STUDY MATERIAL: Begin
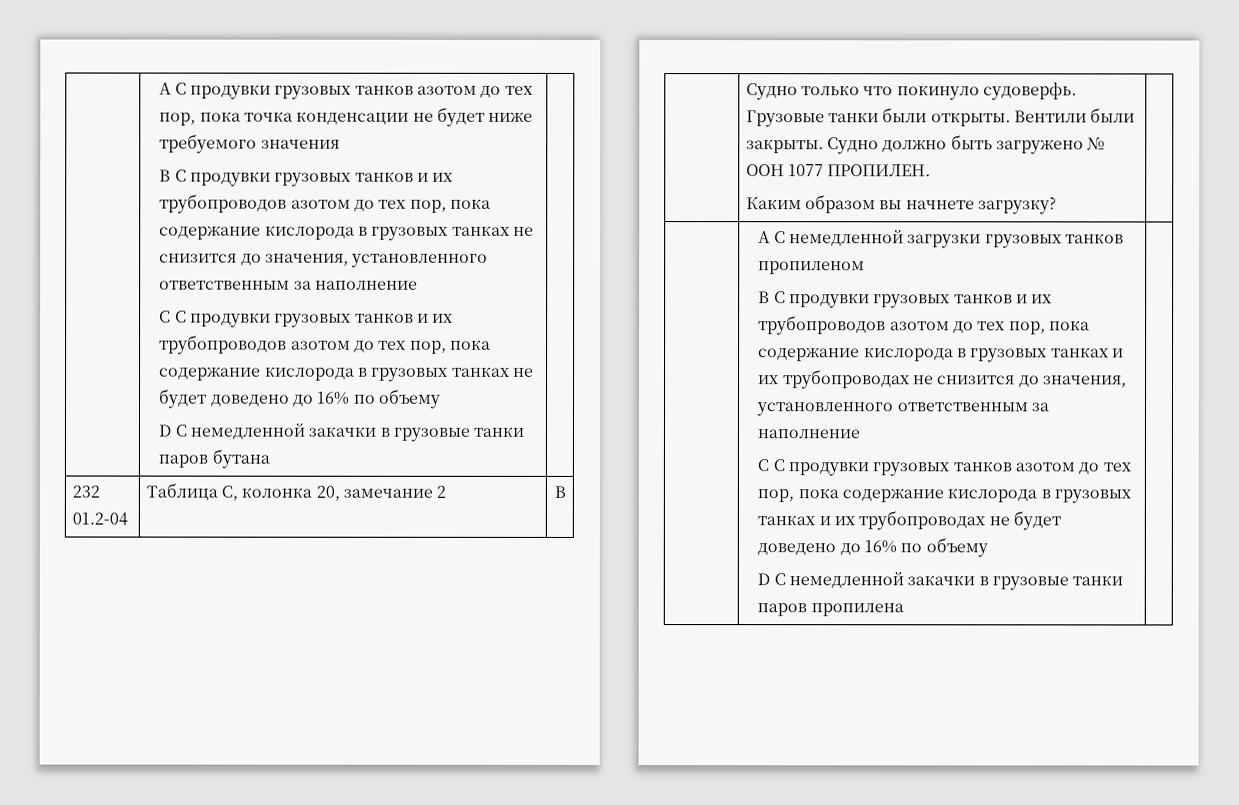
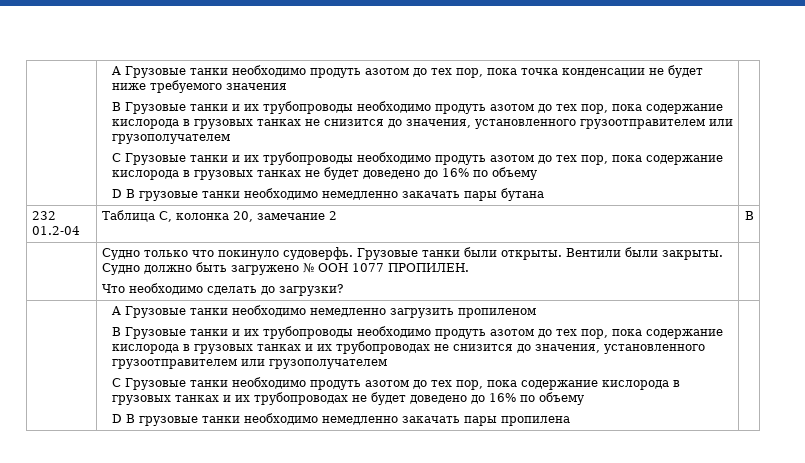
[159,82,414,100] | A С продувки грузовых танков -> [111,65,362,78] | A Грузовые танки необходимо продуть
[174,169,454,187] [159,193,288,214] С продувки грузовых танков и их трубопроводов -> [125,101,487,114] Грузовые танки и их трубопроводы необходимо продуть
[159,280,419,290] [159,310,454,328] [159,334,288,355] ответственным за наполнение // C С продувки грузовых танков и их трубопроводов -> [580,119,734,129] [112,134,231,144] [112,152,487,165] грузоотправителем или грузополучателем // C Грузовые танки и их трубопроводы необходимо продуть
[174,422,525,442] [158,454,209,468] С немедленной закачки в грузовые танки паров -> [126,188,498,201] В грузовые танки необходимо немедленно закачать пары
[745,194,1057,215] [758,229,1125,249] [758,261,866,275] [758,291,1053,309] [758,315,887,336] Каким образом вы начнете загрузку? | // | A С немедленной загрузки грузовых танков пропиленом // B С продувки грузовых танков и их трубопроводов -> [101,283,343,296] [111,305,537,318] [112,326,487,339] Что необходимо сделать до загрузки? | // | A Грузовые танки необходимо немедленно загрузить пропиленом // B Грузовые танки и их трубопроводы необходимо продуть
[896,402,1051,412] [757,429,861,439] [757,459,1012,477] ответственным за наполнение // C С продувки грузовых танков -> [112,359,388,369] [112,377,362,390] грузоотправителем или грузополучателем // C Грузовые танки необходимо продуть
[773,571,1124,591] [757,603,808,617] С немедленной закачки в грузовые танки паров -> [126,413,498,426] В грузовые танки необходимо немедленно закачать пары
STUDY MATERIAL: End
_TRY IT_:
Find all lines holding the word "грузополучателем" in the records above and copy them.

_ANSWER AREA_:
[159,280,419,290] [159,310,454,328] [159,334,288,355] ответственным за наполнение // C С продувки грузовых танков и их трубопроводов -> [580,119,734,129] [112,134,231,144] [112,152,487,165] грузоотправителем или грузополучателем // C Грузовые танки и их трубопроводы необходимо продуть
[896,402,1051,412] [757,429,861,439] [757,459,1012,477] ответственным за наполнение // C С продувки грузовых танков -> [112,359,388,369] [112,377,362,390] грузоотправителем или грузополучателем // C Грузовые танки необходимо продуть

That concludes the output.